Бог не то чтобы забыл, как устроена у кита его глотка… Замысел Божественного этюда был куда тоньше и дальновиднее, и Он, кстати сказать, ничего никогда не забывает. И мы можем провести небольшое умственное расследование, разыграть данный этюд по-своему. Мог ли Создатель всех чудесных образов мира испытывать удовольствие от наказания и преследования тех безобразников, которые от зависти и от своего бледноликого бессилия быть такими же, как Он, творцами красоты искореживали и уничтожали ее или уродливо ее пародировали — творили безобразие? Красоту первоначальную никто, кроме Него, сотворить не может, даже отпавший ближайший и любимейший Его, самый могущественный ангел, потому что он тоже является тварью красоты, — а в вопросе о том, может ли тварь дерзать на то, чтобы сравниться со своим Творцом, давно уже ясно отвечено, что нет, не может.
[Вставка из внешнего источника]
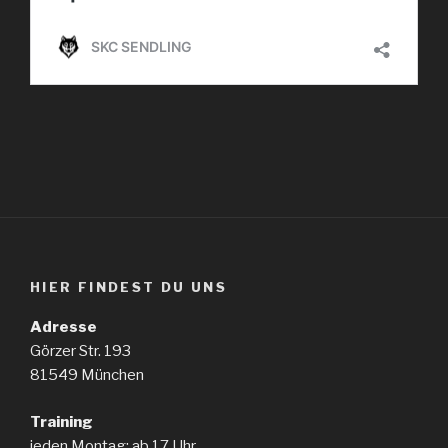
HIER FINDEST DU UNS
Adresse
Görzer Str. 193
81549 München
Training
jeden Montag: ab 17 Uhr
Дерзание же такого рода есть дерзость пред Ним, и самый могущественный, смертельно бледный от зависти ангел был за это наказан удалением от очей Его, и не более того.
Но отлученный от дома сын замыслил подкрасться ночью и запалить его огнем, и сжечь, а если это не удастся, то все испортить в нем, насылая на него со стороны невидимую порчу, сырую гниль в подвалы, всякую копошащуюся в темноте гадостную нечисть, мокричную некрасивость — истинное свое творение — и с презрением смотреть на дом Отца издали, не смея приблизиться к нему. И вспоминать, как хорошо было существовать в нем, что за чудесное братство равноправия торжествовало во всех его необъятных пределах. Крохотная мармозетка с блохой на темени преспокойно прыгала по веткам рядом с гигантским динозавром, землепотрясенно шагающим мимо дерева, раковина-наутилус плыла по бирюзовым волнам моря рядом с белыми облаками неба. Все в Доме Творящего Отца расположено было близко друг к другу, тепло завито один возле другого, тесно приближено один к другому — гармония была законом общежития в Его Доме, и этот закон в равной мере касался всех: и мышки полевой, и облаков небесных, и пастыря их, Солнца, и всех остальных звезд мироздания. Замутить всю эту необъятную и беспредельную гармонию было невозможно — только в малой части мира, где-нибудь в глухом углу Дома Божьего, бледный завистник Его мог осуществить пакость визгливой дисгармонии, подпустить фальши в нотном строе, порвать струну в инструменте, пустить таракана в длинную витую трубу валторны, уронить рояль на ноги музыканту, устроив для этого небольшое землетрясение местного характера. Словом, всю музыку сфер злобный пародист не мог испортить, но исказить ее в какой-нибудь фразе, да просто в аккорде или даже в одной только доле музыкального такта — о, это он мог сделать, трусливо прячась от глаз Его, залезая в густые темные кусты человеческого несовершенства.